La demande de soins à domicile explose, en raison du vieillissement de la population et de la réticence des personnes âgées à s’installer dans des résidences-services. Cependant, une grave pénurie de main-d’œuvre dans le secteur des soins à domicile laisse de nombreuses personnes – âgées et handicapées – lutter pour recevoir le soutien dont elles ont besoin.
La préférence pour vieillir chez soi
Depuis des décennies, les enquêtes ont constamment montré que la plupart des personnes âgées préfèrent rester dans leur propre maison le plus longtemps possible. Cette préférence n’est pas seulement sentimentale ; cela reflète un désir d’indépendance, de familiarité et de contrôle sur leur vie quotidienne. Qu’il s’agisse de se remettre d’une hospitalisation, de gérer des maladies chroniques ou de s’adapter à la vie après la perte d’un conjoint, la grande majorité souhaite éviter les soins en institution.
La pression sur le système
Cette préférence crée une pression immense sur le secteur des soins de santé à domicile, qui est déjà confronté à une pénurie critique de soignants qualifiés. Le problème n’est pas un manque de besoin ; c’est un manque de travailleurs. À mesure que la population vieillit, la demande d’aide à domicile pour des tâches telles que la gestion des médicaments, le bain, la cuisine et le transport ne fera qu’augmenter.
Un modèle cassé ?
Le Dr Madeline Sterling, directrice de l’Initiative sur les soins à domicile de l’Université Cornell, décrit la situation actuelle comme une « crise ». Le système ne fonctionne pas bien pour toutes les personnes impliquées – ni pour les patients, leurs familles ou les soignants eux-mêmes. Cela suggère des problèmes fondamentaux en matière de financement, de conditions de travail et de recrutement dans le secteur des soins de santé à domicile.

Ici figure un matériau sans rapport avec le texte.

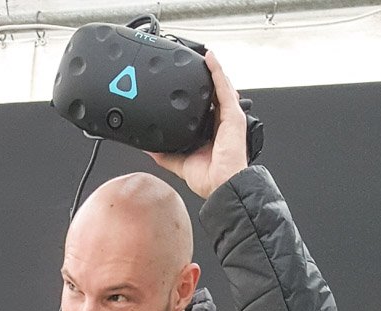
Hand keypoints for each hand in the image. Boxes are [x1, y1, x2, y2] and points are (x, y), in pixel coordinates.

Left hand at [145, 50, 248, 198]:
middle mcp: (221, 121)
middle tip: (192, 63)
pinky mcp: (232, 114)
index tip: (183, 84)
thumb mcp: (179, 162)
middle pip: (213, 93)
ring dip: (212, 69)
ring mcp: (228, 116)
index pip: (204, 107)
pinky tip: (210, 59)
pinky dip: (217, 71)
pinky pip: (224, 87)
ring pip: (220, 86)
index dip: (196, 94)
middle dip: (205, 77)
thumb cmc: (209, 178)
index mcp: (211, 131)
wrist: (220, 184)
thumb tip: (148, 147)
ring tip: (201, 55)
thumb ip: (165, 153)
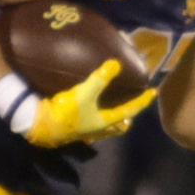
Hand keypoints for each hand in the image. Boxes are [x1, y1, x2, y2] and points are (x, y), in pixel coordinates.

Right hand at [22, 60, 155, 148]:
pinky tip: (89, 109)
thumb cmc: (66, 113)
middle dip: (126, 117)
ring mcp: (86, 131)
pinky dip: (94, 117)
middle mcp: (98, 129)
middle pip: (118, 125)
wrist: (42, 127)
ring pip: (105, 126)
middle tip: (130, 105)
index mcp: (105, 122)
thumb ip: (100, 79)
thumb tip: (116, 63)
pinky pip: (90, 123)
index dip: (142, 101)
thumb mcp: (85, 93)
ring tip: (111, 106)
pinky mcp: (74, 129)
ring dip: (111, 118)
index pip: (130, 110)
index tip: (152, 92)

La pression croissante exercée sur les soins de santé à domicile met en évidence un échec systémique à soutenir adéquatement ceux qui souhaitent vieillir chez eux, obligeant les individus et les familles à faire des choix difficiles.
L’avenir des soins de longue durée dépendra de la nécessité de s’attaquer de front à cette crise, en garantissant qu’un soutien à domicile de qualité soit accessible et durable pour une population croissante.